• _Source passage_

◆ ◆ ◆ ◆ ◆ ◆ ◆

One of Central Asia's favorite sporting pastimes, kokpar, is set to go mainstream in Kazakhstan. Kazakhstan's Association for National Sports has floated plans to professionalize the rough-and-tumble sport and establish purpose-built stadiums across the country.
In a game of kokpar, a distant cousin of polo, two teams of mounted players struggle to take a headless goat carcass into the opposing team’s goal. Kokpar – which often translates as “goat-grabbing” – is better known as “buzkashi” in Afghanistan and Tajikistan.
Sadybek Tugel, the Association’s vice president, told KazTAG on January 15 that the aim is to move kokpar to a professional club system with 16 centers across the country. Tugel also envisages setting up a National Sports Center and training college in the capital, Astana, to promote indigenous sports such as kokpar. Affiliated schools will open in Almaty and in Kazakhstan's 14 regional centers.
Kokpar games have been known to last for hours. To make the sport more television-friendly, the Kazakhs might think about adopting the Afghan Olympic Committee's rules for championship buzkashi: They limit the game to two 45-minute halves, like in soccer.
Tradition or not, kokpar still courts controversy. As EurasiaNet.org reported last year, animal-rights activists are pushing to introduce plastic dummy goats to replace the bloody carcasses. Some, though, might find the game a tad pedestrian without the pre-match slaughter.
Paul Bartlett is a journalist based in Almaty.

◆ ◆ ◆ ◆ ◆ ◆ ◆

• _Dataset entries_
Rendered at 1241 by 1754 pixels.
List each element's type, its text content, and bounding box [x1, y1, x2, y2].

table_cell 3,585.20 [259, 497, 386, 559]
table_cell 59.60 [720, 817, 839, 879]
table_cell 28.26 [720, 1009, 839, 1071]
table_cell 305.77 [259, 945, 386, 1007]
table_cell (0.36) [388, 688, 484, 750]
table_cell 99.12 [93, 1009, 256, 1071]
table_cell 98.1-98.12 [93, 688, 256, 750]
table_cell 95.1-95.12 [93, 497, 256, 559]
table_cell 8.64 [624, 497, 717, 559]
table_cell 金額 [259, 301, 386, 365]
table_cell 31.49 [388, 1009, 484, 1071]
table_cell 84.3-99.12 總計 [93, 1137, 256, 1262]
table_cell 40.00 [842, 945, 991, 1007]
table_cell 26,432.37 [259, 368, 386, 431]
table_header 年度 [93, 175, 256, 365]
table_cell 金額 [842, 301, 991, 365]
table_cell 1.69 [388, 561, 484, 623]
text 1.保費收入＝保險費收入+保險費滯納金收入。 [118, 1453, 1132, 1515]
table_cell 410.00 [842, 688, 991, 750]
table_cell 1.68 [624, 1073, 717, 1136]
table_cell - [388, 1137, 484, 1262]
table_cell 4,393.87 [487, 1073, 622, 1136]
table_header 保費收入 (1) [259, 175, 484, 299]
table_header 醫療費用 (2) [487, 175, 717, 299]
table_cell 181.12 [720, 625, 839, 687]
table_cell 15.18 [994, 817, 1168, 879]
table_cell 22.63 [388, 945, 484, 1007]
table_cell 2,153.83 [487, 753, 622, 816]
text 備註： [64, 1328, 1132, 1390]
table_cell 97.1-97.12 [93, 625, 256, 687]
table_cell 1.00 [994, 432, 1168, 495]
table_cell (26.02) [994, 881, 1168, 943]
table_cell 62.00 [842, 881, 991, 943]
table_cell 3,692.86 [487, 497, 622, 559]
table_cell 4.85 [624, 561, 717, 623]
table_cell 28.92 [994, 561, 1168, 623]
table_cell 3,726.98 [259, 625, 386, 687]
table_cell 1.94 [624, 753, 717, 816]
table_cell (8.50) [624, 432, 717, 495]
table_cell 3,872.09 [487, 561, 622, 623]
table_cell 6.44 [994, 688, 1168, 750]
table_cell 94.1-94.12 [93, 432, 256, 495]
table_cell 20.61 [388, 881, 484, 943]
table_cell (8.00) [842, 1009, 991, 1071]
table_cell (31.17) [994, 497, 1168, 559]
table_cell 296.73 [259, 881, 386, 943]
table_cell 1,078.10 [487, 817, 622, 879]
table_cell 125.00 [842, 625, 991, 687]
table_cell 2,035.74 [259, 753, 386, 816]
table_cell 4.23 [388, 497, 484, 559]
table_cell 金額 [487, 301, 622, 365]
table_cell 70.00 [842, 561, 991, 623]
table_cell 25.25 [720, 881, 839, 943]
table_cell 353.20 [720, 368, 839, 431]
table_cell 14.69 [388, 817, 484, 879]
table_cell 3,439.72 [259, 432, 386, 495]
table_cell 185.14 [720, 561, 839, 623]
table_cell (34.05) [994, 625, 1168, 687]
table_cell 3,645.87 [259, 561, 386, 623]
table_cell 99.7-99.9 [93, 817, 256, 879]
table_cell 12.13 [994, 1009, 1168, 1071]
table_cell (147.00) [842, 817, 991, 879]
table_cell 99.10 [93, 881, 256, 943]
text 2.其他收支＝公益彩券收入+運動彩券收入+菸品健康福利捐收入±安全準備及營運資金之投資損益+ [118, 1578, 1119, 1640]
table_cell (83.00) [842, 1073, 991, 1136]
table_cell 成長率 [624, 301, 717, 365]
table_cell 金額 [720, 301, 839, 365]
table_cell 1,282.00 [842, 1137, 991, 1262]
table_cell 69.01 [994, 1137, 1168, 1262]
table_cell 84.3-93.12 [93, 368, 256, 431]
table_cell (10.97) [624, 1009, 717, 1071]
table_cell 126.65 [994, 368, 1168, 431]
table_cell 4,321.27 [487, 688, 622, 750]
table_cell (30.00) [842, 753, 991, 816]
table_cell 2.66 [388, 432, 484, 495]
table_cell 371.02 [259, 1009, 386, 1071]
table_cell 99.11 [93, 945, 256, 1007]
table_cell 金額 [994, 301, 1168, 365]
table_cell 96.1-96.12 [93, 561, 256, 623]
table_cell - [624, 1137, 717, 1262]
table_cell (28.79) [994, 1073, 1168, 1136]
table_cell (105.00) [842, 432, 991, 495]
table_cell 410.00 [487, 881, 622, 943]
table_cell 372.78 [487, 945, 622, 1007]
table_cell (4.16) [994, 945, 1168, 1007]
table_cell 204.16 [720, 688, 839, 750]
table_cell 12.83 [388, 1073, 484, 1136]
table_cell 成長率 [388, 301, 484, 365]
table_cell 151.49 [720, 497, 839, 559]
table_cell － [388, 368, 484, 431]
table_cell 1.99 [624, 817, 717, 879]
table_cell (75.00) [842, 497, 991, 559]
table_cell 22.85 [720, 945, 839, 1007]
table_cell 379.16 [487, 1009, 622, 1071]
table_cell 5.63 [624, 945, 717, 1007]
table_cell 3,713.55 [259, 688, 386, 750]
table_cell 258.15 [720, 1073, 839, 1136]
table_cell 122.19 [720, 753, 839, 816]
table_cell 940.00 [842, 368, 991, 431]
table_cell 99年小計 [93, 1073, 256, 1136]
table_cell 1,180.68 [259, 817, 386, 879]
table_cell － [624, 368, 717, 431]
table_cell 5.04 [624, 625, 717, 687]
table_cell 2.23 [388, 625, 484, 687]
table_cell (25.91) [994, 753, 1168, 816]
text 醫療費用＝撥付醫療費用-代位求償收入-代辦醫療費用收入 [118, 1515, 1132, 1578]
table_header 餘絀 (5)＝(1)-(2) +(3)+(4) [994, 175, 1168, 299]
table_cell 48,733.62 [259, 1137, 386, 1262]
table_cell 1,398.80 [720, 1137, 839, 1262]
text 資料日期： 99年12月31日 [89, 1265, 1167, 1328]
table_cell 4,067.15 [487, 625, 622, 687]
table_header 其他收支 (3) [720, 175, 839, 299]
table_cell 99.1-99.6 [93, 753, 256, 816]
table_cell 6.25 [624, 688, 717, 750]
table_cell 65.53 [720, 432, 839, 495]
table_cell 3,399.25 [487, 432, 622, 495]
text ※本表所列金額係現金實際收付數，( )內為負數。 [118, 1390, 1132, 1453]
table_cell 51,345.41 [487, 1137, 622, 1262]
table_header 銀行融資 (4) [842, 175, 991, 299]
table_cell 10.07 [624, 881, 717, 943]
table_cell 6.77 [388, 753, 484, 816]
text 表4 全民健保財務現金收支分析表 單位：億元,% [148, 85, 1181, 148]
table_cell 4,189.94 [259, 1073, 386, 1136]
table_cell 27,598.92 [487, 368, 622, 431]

◆ ◆ ◆ ◆ ◆ ◆ ◆

According to the kokpar article, how many centers would the planned professional club system have?

• _Finished exercise_
Sixteen centers across the country.